Do you think certain voices have been overlooked in the North because of the past and that is starting to change?  

For many, many decades, this was a very macho culture, you know, a very male dominated world. I don’t even just mean the North. But you know, when I was growing up, if I think about school, we studied male writers most of the time. I was aware growing up of very few writers from the North who were not male or who were working class. There just wasn’t much of a diversity of voices. It was almost as if writing from the North wasn’t interesting or it was gloomy or what people wanted to necessarily read about. But it’s absolutely brilliant now to see all the writers that are coming forward. It is really, really exciting.

Audrey Magee: “Violence and silence” 

Photo: Jonathan Hession

Audrey Magee is a writer living in Co. Wicklow, Ireland. Before turning to novels, Magee studied in Germany and then worked as a reporter for 12 years for outlets such as The Irish Times, the Guardian, and The Times covering the Bosnian War and the Troubles in Northern Ireland. 

What Magee witnessed of ordinary people thrown into circumstances beyond their control sparked the ideas for both of her novels. Her debut, The Undertaking, is a romance of sorts, set in Nazi Germany. Her second novel, The Colony, published early in 2022, is set on a small Irish-speaking island off the west coast of Ireland in the 1970s. In it, she explores the language, the Troubles and the legacy of colonialism.

The silence around the Holocaust, the silence around the Civil War [in Ireland], the silence around colonialism and colonisation 

How did you go from reporting to writing novels? 

I spent an awful lot of time in my journalism working with violence. And I needed more time to analyse it. I was driven by that need to stand back and delve deeper into a common theme in my work: violence and the way it penetrates through societies. When I was halfway through writing the second on colonisation, I realised I was writing a triptych. The first is on facism, the second on colonialism. 

How do the novels link up then? 

I had been to Germany in the 1980s. To leave deepest darkest Ireland to go to deepest darkest Germany, I saw an awful lot of similarities. There was an echo between the two. Ireland was going through the difficulties in dealing with its past. And Germany in its attempts to deal with its past. What was common in both countries was silence around these histories. The silence around the Holocaust, the silence around the Civil War [in Ireland], the silence around colonialism and colonisation. Violence and silence — my two pet areas — and I was trying to get to the bottom of both. 

I think to go forward, sometimes you need to understand where you came from. 

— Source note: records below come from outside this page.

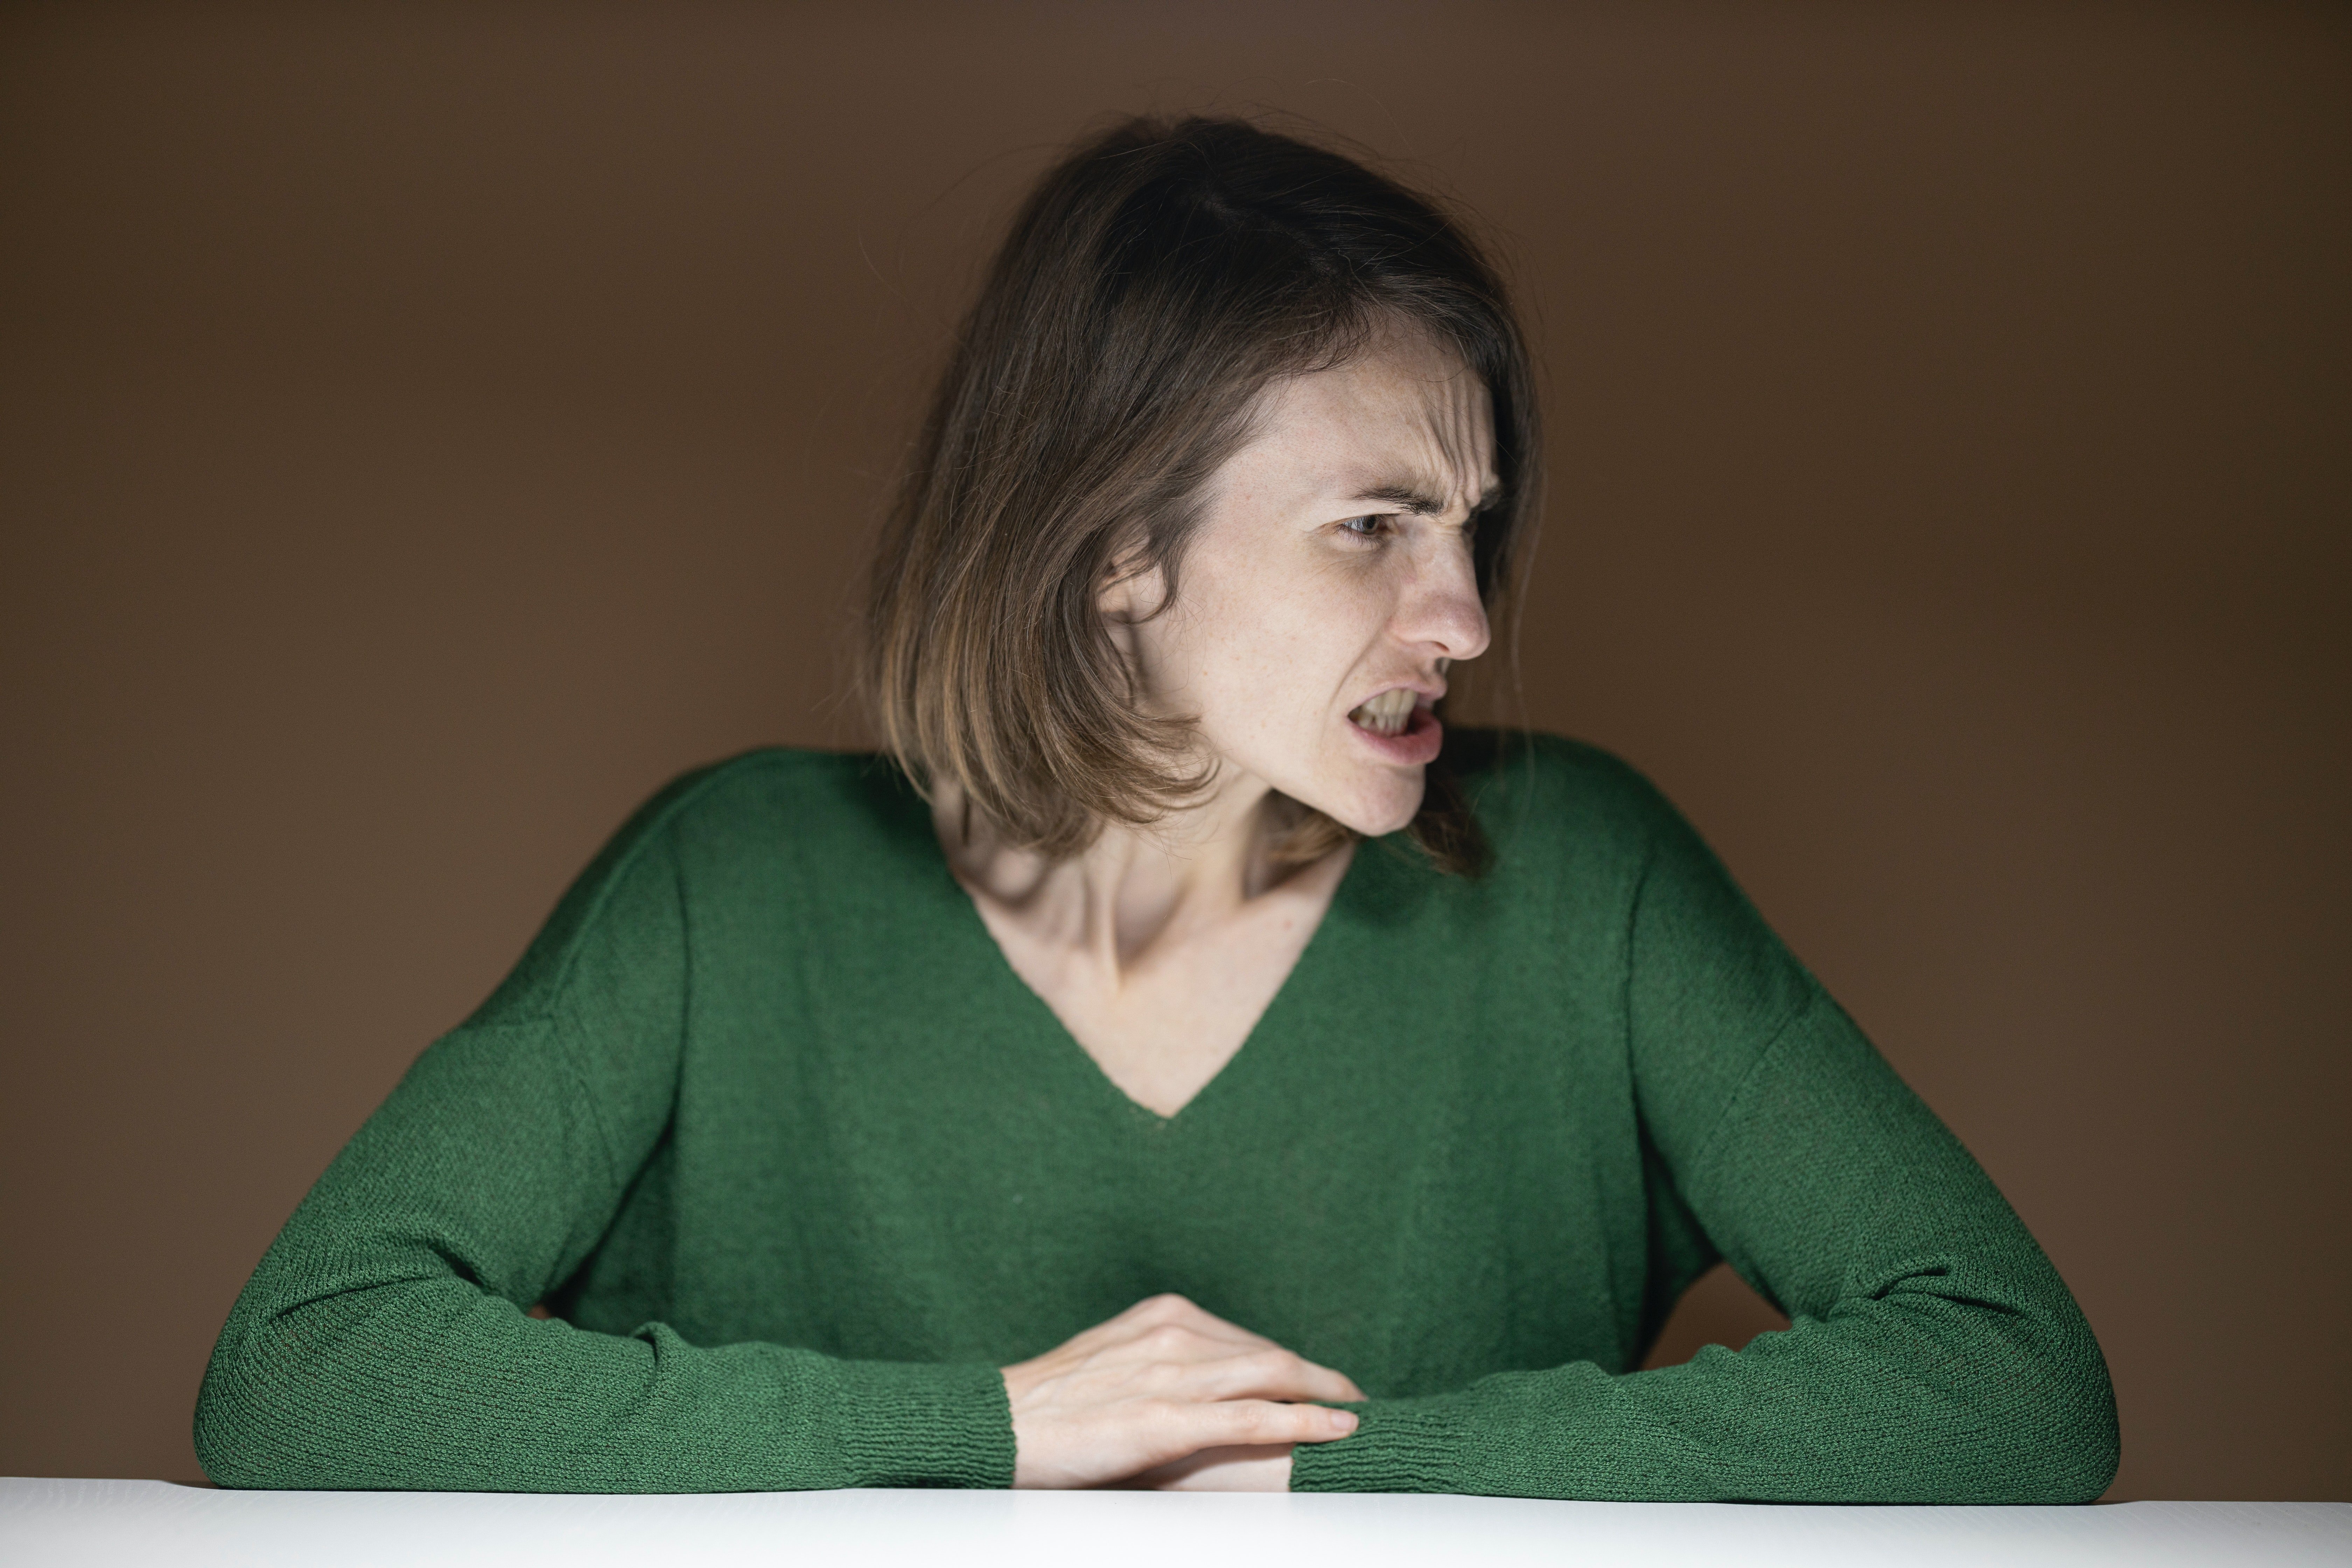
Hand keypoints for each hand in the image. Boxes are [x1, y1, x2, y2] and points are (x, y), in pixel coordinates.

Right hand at [999, 1293, 1363, 1488]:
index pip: (1247, 1338)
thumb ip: (1162, 1360)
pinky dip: (1303, 1421)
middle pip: (1270, 1353)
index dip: (1291, 1364)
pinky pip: (1253, 1417)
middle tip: (1355, 1398)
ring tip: (1360, 1414)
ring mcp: (1173, 1375)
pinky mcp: (1167, 1419)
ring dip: (1326, 1396)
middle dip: (1321, 1377)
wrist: (1003, 1423)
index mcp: (1165, 1315)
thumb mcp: (1116, 1359)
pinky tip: (1339, 1428)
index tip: (1319, 1382)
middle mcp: (1175, 1333)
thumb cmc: (1053, 1401)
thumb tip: (1201, 1377)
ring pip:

Why did you make the Irish language so central to your second novel The Colony?

I travelled an awful lot. You see the structures of colonisation in Sri Lanka,in India and Pakistan, in Australia, in Kenya. They’re exactly the same as we are. But we don’t see ourselves colonised in the same way. It’s much harder for us to see the impact of the structures of colonialism on us because it’s so old and we use the same language. We had to learn the language of the coloniser. 

You had a diminishment of the [Irish] language. When we got our independence, most of us ended up having a very difficult relationship with the language we had mostly lost. 

It’s very hard to see those structures when you’re living with the legacy of those structures. But I think to go forward, sometimes you need to understand where you came from. 

Excerpts from the interviews have been edited and condensed for clarity and brevity.